• Data entries
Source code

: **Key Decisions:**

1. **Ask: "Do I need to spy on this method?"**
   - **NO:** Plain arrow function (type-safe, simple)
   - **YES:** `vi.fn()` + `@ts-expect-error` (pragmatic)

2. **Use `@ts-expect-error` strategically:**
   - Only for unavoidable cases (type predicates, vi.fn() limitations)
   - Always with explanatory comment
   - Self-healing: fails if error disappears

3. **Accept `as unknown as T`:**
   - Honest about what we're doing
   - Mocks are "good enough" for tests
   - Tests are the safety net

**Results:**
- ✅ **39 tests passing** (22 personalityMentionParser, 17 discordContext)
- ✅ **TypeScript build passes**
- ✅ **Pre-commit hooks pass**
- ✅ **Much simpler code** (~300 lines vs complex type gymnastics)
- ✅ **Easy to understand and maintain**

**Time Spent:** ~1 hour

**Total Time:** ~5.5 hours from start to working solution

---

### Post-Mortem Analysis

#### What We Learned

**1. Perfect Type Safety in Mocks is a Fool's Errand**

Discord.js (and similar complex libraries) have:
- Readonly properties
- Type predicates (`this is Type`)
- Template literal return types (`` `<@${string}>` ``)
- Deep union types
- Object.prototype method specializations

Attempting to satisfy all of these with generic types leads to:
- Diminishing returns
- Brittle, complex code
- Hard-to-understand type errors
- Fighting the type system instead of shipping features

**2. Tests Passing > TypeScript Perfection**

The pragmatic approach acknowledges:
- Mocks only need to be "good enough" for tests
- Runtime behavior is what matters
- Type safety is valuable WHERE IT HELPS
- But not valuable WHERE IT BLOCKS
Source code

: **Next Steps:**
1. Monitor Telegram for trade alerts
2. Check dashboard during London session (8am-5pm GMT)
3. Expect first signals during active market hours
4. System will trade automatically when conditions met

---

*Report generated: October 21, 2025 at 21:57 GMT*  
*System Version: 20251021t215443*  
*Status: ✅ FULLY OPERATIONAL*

• Aim of the exercise
Starting at the line that has "Attempting to satisfy" and ending at the line that has "1. Monitor Telegram for trade alerts", please write out the lines above exactly, leaving out all others.

• Response to the task
Attempting to satisfy all of these with generic types leads to:
- Diminishing returns
- Brittle, complex code
- Hard-to-understand type errors
- Fighting the type system instead of shipping features

**2. Tests Passing > TypeScript Perfection**

The pragmatic approach acknowledges:
- Mocks only need to be "good enough" for tests
- Runtime behavior is what matters
- Type safety is valuable WHERE IT HELPS
- But not valuable WHERE IT BLOCKS
Source code

: **Next Steps:**
1. Monitor Telegram for trade alerts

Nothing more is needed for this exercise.